The currency market, popularly known as the Forex, is highly volatile. Instability in the currency market doesn’t always translate into complex trading options. It is volatility that creates liquidity in the Forex market. The more the liquidity, the higher your chance of reaping whirlwind gains on your investment. But inflation retards the forex market and puts currency traders in a tough spot.
The soaring worldwide inflation has precipitated a Forex crisis and sent all previous financial analyses into a tailspin. Forex is witnessing a tough time as investors, spooked by the market, are gravitating towards safe havens such as gold.
When a currency loses its value, we call it inflation. The devaluation of money leads to an increase in prices over a period of time. The rise in the price of commodities, or the depreciation of money, translates into the low purchasing power of people. When people’s purchasing power is compromised, the market loses its equilibrium as the demand crashes. Loss of purchasing power triggers inflation.
What we are witnessing around the world is maybe a prelude to a recession. Spooked by the events unfolding around the world, investors have begun taking refuge in safe areas like gold and oil. The fear of recession has gained currency over the past few months because Russia invaded Ukraine and China’s aggressive military posturing in the Taiwanese straits. The economic blockade put on Ukraine by Russia can cause food shortages worldwide.
If all these events are read together, the world seems poised to step into a recession. The inflation we are witnessing is a reaction to the fear of recession.
Forex is nothing but an over-the-counter digital marketplace where currencies are traded. Currency trading is done in pairs. The price of one currency is always gauged in relation to another currency. We can’t trade currencies without a base and a quote currency.
The price of a currency is determined by market forces and the economic health of the country to which it belongs. When you buy a particular country’s currency, you buy a share of that country’s economy. In simple words, buying a currency signifies your trust in the strong economic development of that currency’s country. When you lose faith in a country’s economy, you sell that country’s currency. But when you see the economic prospect of a country bright, you buy their currency.
Inflation, as stated above, sends economies into a tailspin. The soaring price of commodities and erosion in people’s purchasing power corrodes currency value. This triggers a crisis in the Forex market. Investors take to their heels and switch their investment in safe commodities like gold which, by and large, remain stable and can withstand any economic shock.
The Economist magazine is predicting a recession for the American economy by 2024. The twin whammy of pandemic-induced demand and supply collapse and geopolitical instability in Europe and Asia are pushing the world economy towards a contraction. The American recession, whenever it comes, is believed to be mild but will disrupt the world economy. Whenever the U.S. sneezes, it is believed that the world catches a cold.
2022 has been a tough year for the Federal Reserve when the Federal Open Market Committee has effected many dramatic changes to the USA’s monetary policy in a desperate attempt to bring inflation at par with its long–term target of around 2 percent. The Fed is trying to contain inflation by raising interest rates. But this effort to control inflation is, counterintuitively, setting the wheel of recession in motion. Rising interest rates increase the borrowing costs for companies and consumers. Companies try to offset the increased cost of production by raising the price of commodities, while consumers try to consume less to keep their budget in balance.
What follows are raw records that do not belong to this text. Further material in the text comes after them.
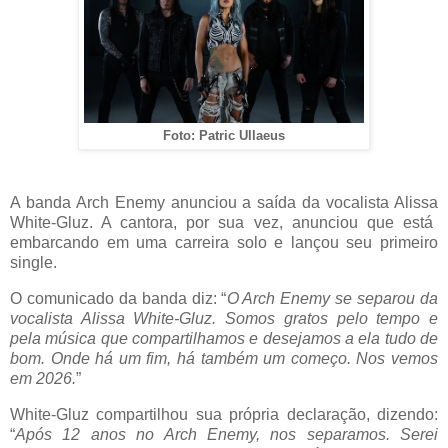
Foto:
Patric
Ullaeus
A banda
Arch
Enemy
anunciou a saída da vocalista
Alissa
White-
Gluz
. A cantora, por sua vez, anunciou que está
embarcando em uma carreira solo e lançou seu primeiro
single.
O comunicado da banda diz: “
O
Arch
Enemy
se separou da
vocalista
Alissa
White-
Gluz
. Somos gratos pelo tempo e
pela música que compartilhamos e desejamos a ela tudo de
bom. Onde há um fim, há também um começo. Nos vemos
em 2026.
”
White-
Gluz
compartilhou sua própria declaração, dizendo:
“
Após 12 anos no
Arch
Enemy
, nos separamos. Serei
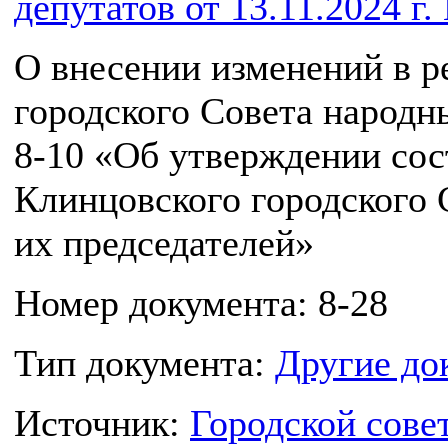
депутатов от 13.11.2024 г.
О внесении изменений в 
городского Совета народн
8-10 «Об утверждении сос
Клинцовского городского 
их председателей»
Номер документа: 8-28
Тип документа:
Другие до
Источник:
Городской сове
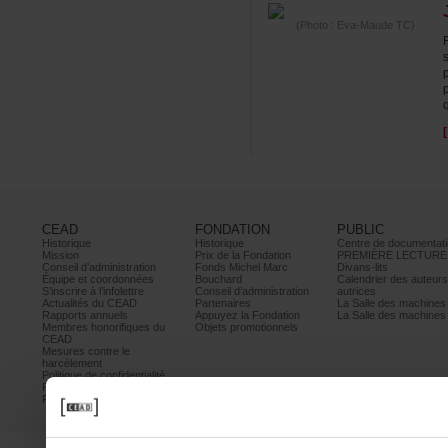
(Photo:Eva-MaudeTC)
CEAD
FONDATION
PUBLIC
Historique
Historique
Centrededocumentati
Mission
PrixdelaFondation
PREMIÈRELECTURE
Conseild’administration
FondsMichelMarc
Divans-lits
Équipeetcoordonnées
Bouchard
Calendrierdesauteur
S’inscrireàl’infolettre
Conseild’administration
autrices
ActualitésduCEAD
Partenaires
LaSalledesmachine
Rapportsannuels
AppuyezlaFondation
LaSalledesmachine
Membreshonorifiquesdu
Objetspromotionnels
CEAD
Mesurescontrele
harcèlement
Politiquedeconfidentialité
Prixetconcours
Partenaires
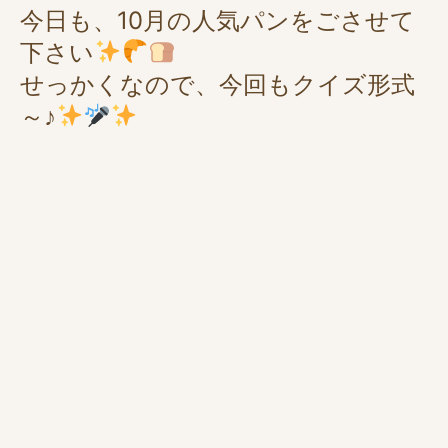
今日も、10月の人気パンをごさせて
下さい
せっかくなので、今回もクイズ形式
～♪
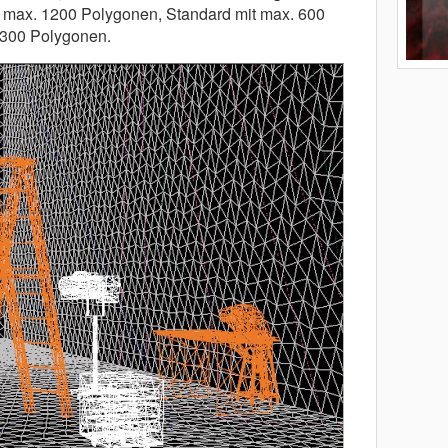
t max. 1200 Polygonen, Standard mit max. 600
 300 Polygonen.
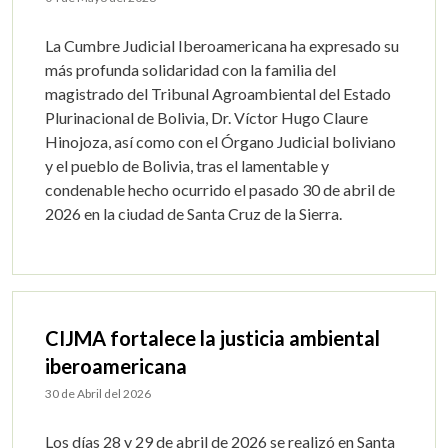
La Cumbre Judicial Iberoamericana ha expresado su
más profunda solidaridad con la familia del
magistrado del Tribunal Agroambiental del Estado
Plurinacional de Bolivia, Dr. Víctor Hugo Claure
Hinojoza, así como con el Órgano Judicial boliviano
y el pueblo de Bolivia, tras el lamentable y
condenable hecho ocurrido el pasado 30 de abril de
2026 en la ciudad de Santa Cruz de la Sierra.
CIJMA fortalece la justicia ambiental
iberoamericana
30 de Abril del 2026
Los días 28 y 29 de abril de 2026 se realizó en Santa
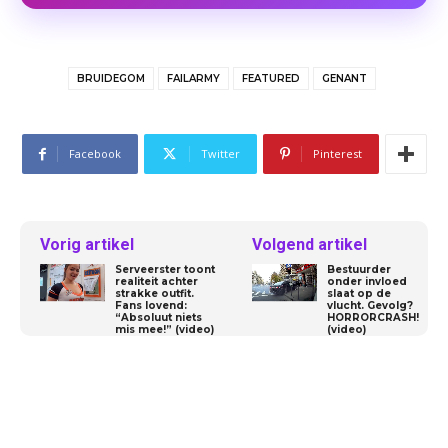
BRUIDEGOM
FAILARMY
FEATURED
GENANT
Facebook
Twitter
Pinterest
Vorig artikel
Volgend artikel
Serveerster toont
Bestuurder
realiteit achter
onder invloed
strakke outfit.
slaat op de
Fans lovend:
vlucht. Gevolg?
“Absoluut niets
HORRORCRASH!
mis mee!” (video)
(video)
A situation like this is a recipe for economic disaster, which at the moment is playing out in the United States. The American economy, by virtue of its size, affects the economy across the world. A slide in the U.S. market has a domino effect elsewhere as the dollar is the currency in which the world mostly trades.
Consumer Price Index in the States rose to 8.6 percent in May – a .3 percentage point rise compared to April. CPI, on a month-over-month basis, increased by one percentage point compared to April.
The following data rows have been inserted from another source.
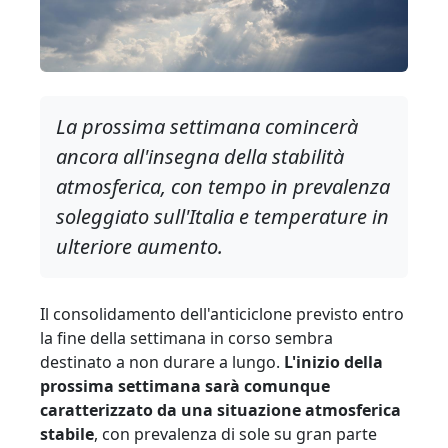
La prossima settimana comincerà
ancora all'insegna della stabilità
atmosferica, con tempo in prevalenza
soleggiato sull'Italia e temperature in
ulteriore aumento.
Il consolidamento dell'anticiclone previsto entro
la fine della settimana in corso sembra
destinato a non durare a lungo.
L'inizio della
prossima settimana sarà comunque
caratterizzato da una situazione atmosferica
stabile
, con prevalenza di sole su gran parte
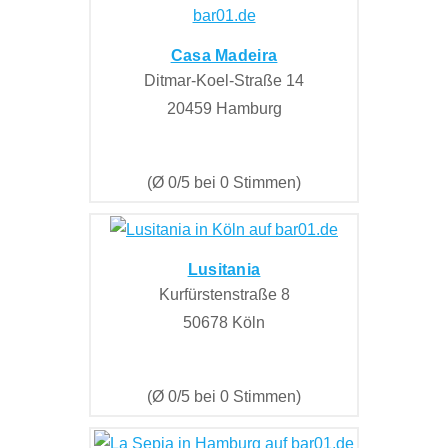
Casa Madeira
Ditmar-Koel-Straße 14
20459 Hamburg
(Ø 0/5 bei 0 Stimmen)
Lusitania
Kurfürstenstraße 8
50678 Köln
(Ø 0/5 bei 0 Stimmen)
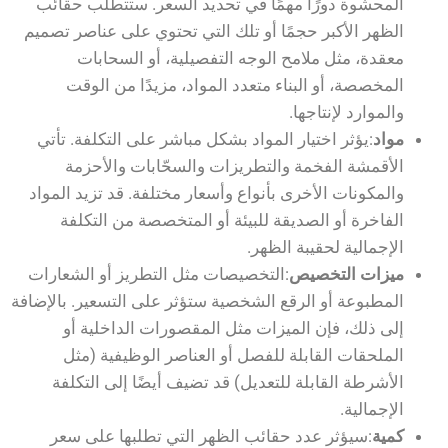
المحشوة دورًا مهمًا في تحديد السعر. ستتطلب حقائب
الظهر الأكبر حجمًا أو تلك التي تحتوي على عناصر تصميم
معقدة، مثل ملامح الوجه التفصيلية، أو السحابات
المخصصة، أو البناء متعدد المواد، مزيدًا من الوقت
والموارد لإنتاجها.
مواد
:يؤثر اختيار المواد بشكل مباشر على التكلفة. تأتي
الأقمشة الفخمة والتطريزات والسحّابات والأحزمة
والمكونات الأخرى بأنواع وأسعار مختلفة. قد تزيد المواد
الفاخرة أو الصديقة للبيئة أو المتخصصة من التكلفة
الإجمالية لحقيبة الظهر.
ميزات التخصيص
:التخصيصات مثل التطريز أو الشعارات
المطبوعة أو الرقع الشخصية ستؤثر على التسعير. بالإضافة
إلى ذلك، فإن الميزات مثل المقصورات الداخلية أو
الملحقات القابلة للفصل أو العناصر الوظيفية (مثل
الأشرطة القابلة للتعديل) قد تضيف أيضًا إلى التكلفة
الإجمالية.
كمية
:سيؤثر عدد حقائب الظهر التي تطلبها على سعر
The CPI data confirms our worst fear: Inflation in America hasn’t peaked yet and remains quite high. If the CPI remains high without peaking immediately, recession, though a mild one compared to 2008, will be inevitable.
The rate of inflation in a country can have consequences on the value of that country’s currency.
Inflation in the economy usually has a net negative effect on the currency. A high inflation rate can impact the country’s exchange rate with other countries negatively. A country always tries to tackle inflation by hiking interest rates, which in turn dampen the market. Lower interest rates spur economic growth by unleashing consumer spending.
What we are witnessing right now across the globe is a race to keep the interest rates higher to tame the accelerating inflation rate. Higher interest rates are taking a toll on the currency market as currency values are weakening, leading to capital flight from the currency market.
The governments will have to strike a balance between inflation and interest rates. At this point in time, we need a massive infusion of capital into the economy. It could be done if governments start massive public investments to stimulate demand and generate jobs. Only public investment can stabilize market sentiment. Furthermore, the world leaders will have to find a way to stop the war in Ukraine and desist China from invading Taiwan. The world economy is in no way prepared to handle geopolitical instability immediately after pandemic-induced disruption in the supply chain.